Brief: From the line that contains "X0Y-53848000D01*" to the final line of the entries below, write out every line exactly as it appears, and nothing else.

· · · · ·

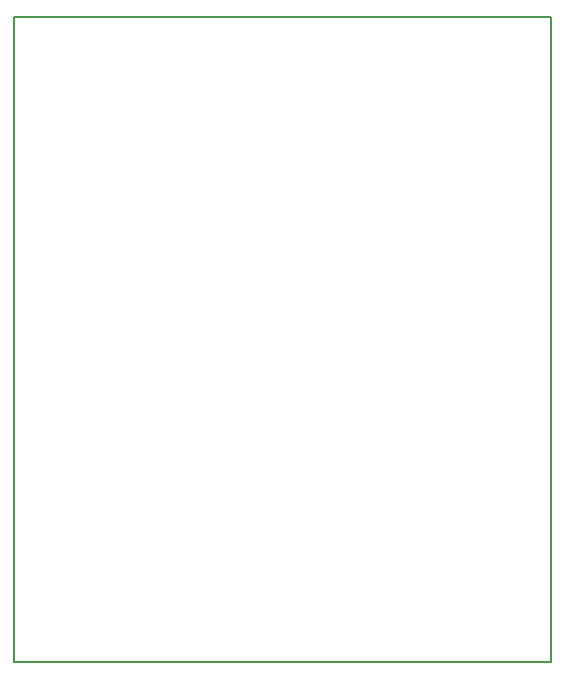
<source format=gm1>
G04 #@! TF.FileFunction,Profile,NP*
%FSLAX46Y46*%
G04 Gerber Fmt 4.6, Leading zero omitted, Abs format (unit mm)*
G04 Created by KiCad (PCBNEW (2015-09-23 BZR 6209)-product) date Thu 24 Sep 2015 02:01:43 PM EDT*
%MOMM*%
G01*
G04 APERTURE LIST*
%ADD10C,0.100000*%
%ADD11C,0.150000*%
G04 APERTURE END LIST*
D10*
D11*
X45466000Y-54610000D02*
X45466000Y-53848000D01*
X0Y-54610000D02*
X45466000Y-54610000D01*
X0Y-53848000D02*
X0Y-54610000D01*
X0Y0D02*
X0Y-53848000D01*
X1524000Y0D02*
X0Y0D01*
X45466000Y0D02*
X1524000Y0D01*
X45466000Y-53848000D02*
X45466000Y0D01*
M02*

</source>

· · · · ·

Response:
X0Y-53848000D01*
X1524000Y0D02*
X0Y0D01*
X45466000Y0D02*
X1524000Y0D01*
X45466000Y-53848000D02*
X45466000Y0D01*
M02*

</source>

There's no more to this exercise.